The subject was easier to overlook, Freedman said, because in the early ’80s many gay people, including journalists, were still closeted. Those who were gay or had personal experiences with AIDS would not bring up the topic at work for fear of being ostracized or fired. Schmalz was outed as gay when he collapsed in the Times newsroom from an HIV-related seizure on December 21, 1990, and was later diagnosed with AIDS.

After months of treatment, Freedman said, Schmalz came back not only as the same talented and ambitious but also as someone with a righteous mission, who asked to cover the AIDS beat.

“No one had ever written the full human pageant of this epidemic,” Freedman said. “Jeff caught that story at a moment where it was clear that [AIDS wasn’t going to be] just a story of marginal people. It was beginning to invade the whole society.”

Freedman said Schmalz’s 35 AIDS articles seemed like a thousand because of the way he was able to bear witness for a diverse group of people living with the disease. “It became clear that every mainstream news organization had to have their own AIDS reporter,” Freedman said. “Everyone had to have their own Jeff Schmalz.”

Other writers and artists shared similar tributes to, among others, a cartoonist, an essayist, an editor of novels and a woman who produced what is believed to be the first newsletter for women living with HIV.

After the tributes, journalist Frank Pizzoli, who has written for POZ, announced the launch of the Kiki scholarship for HIV reporting. The scholarship is nicknamed after Curtis “Kiki” Mason, a columnist for POZ magazine who helped pioneer HIV cancer trials and died of AIDS-related complications in 1996.

The scholarship will be awarded to a reporter focused on HIV coverage and will be administered and sponsored annually by NLGJA—The Association of LGBTQ Journalists. Learn more about the scholarship here.
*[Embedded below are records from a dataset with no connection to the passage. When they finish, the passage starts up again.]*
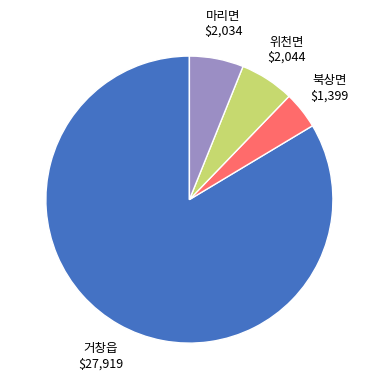

Do 마리면 and 거창읍 together represent more than half of the pie?

Yes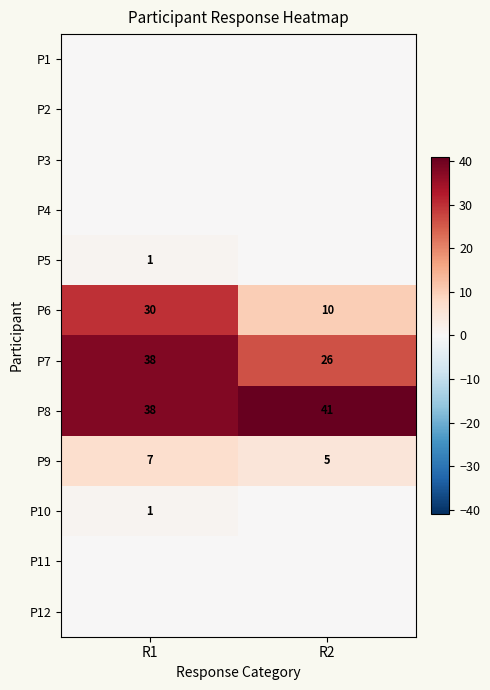

What is the maximum value for P8?

41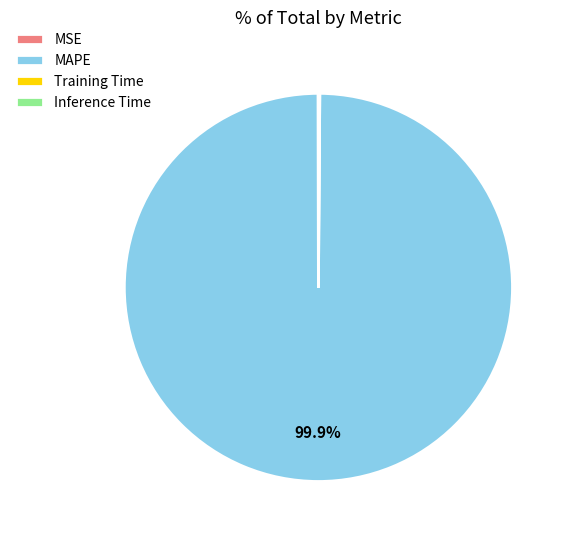

To the nearest percent, what percentage of the pie is MAPE?

100%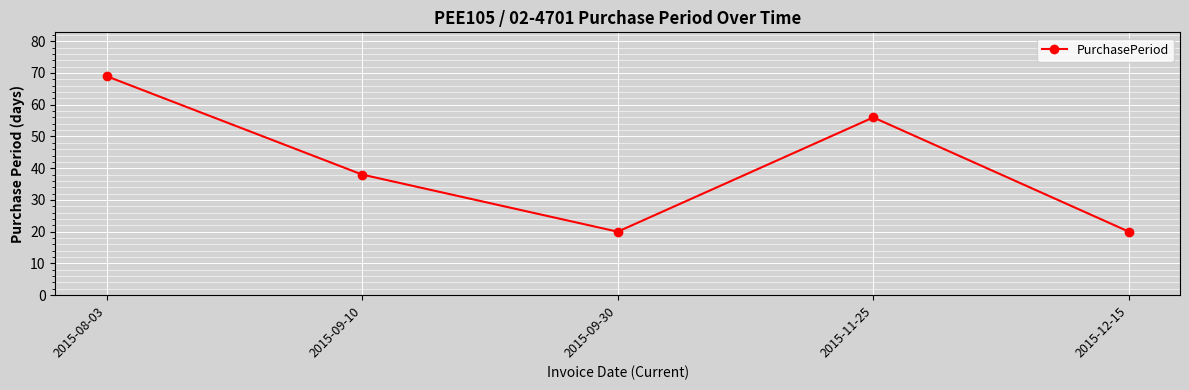

What position from the right is 2015-12-15?

1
Following is a list of journalists who were honored and those who paid tribute to them:

• Jeff Schmalz, of The New York Times, was honored by Samuel G. Freedman.

• Joseph Beam, editor of the Black/Out journal and the In the Life anthology, was honored by Charles Rice-González.

• Craig Harris, editor of the In the Life anthology, was honored by Linda Villarosa.

• Michael Callen, of PWA Coalition Newsline, was honored by Bob Lederer and John Riley.

• Paul Rykoff Coleman, of Outweek, was honored by Mark Burdett.

• Iris De La Cruz, of PWA Coalition Newsline, was honored by Sarah Schulman.

• Mike Hippler, of Bay Area Reporter, was honored by Mark Schoofs.

• Kiyoshi Kuromiya, of the free internet access program the Critical Path Project, was honored by JD Davids.

• Cookie Mueller, of Details and East Village Eye, was honored by Ann Rower.

• Assotto Saint, poet and editor of the anthology The Road Before Us and author of the autobiographical anthology Spells of a Voodoo Doll, was honored by Anne-christine d’Adesky.

• Danny Sotomayor, of the Windy City Times, was honored by Anthony Viti.

• Michelle Wilson, of the Positive Woman newsletter, was honored by Liz Highleyman.

• Max Robinson, of ABC World News, was honored by A. Toni Young.

• Curtis “Kiki” Mason, of POZ magazine, was honored by Frank Pizzoli.

The Bodies on the Line event was cosponsored by the NLGJA, HIVandHepatitis.com, Plus, Positively Aware, POZ, PrideLife and TheBody.com, with support from the Elton John AIDS Foundation (EJAF).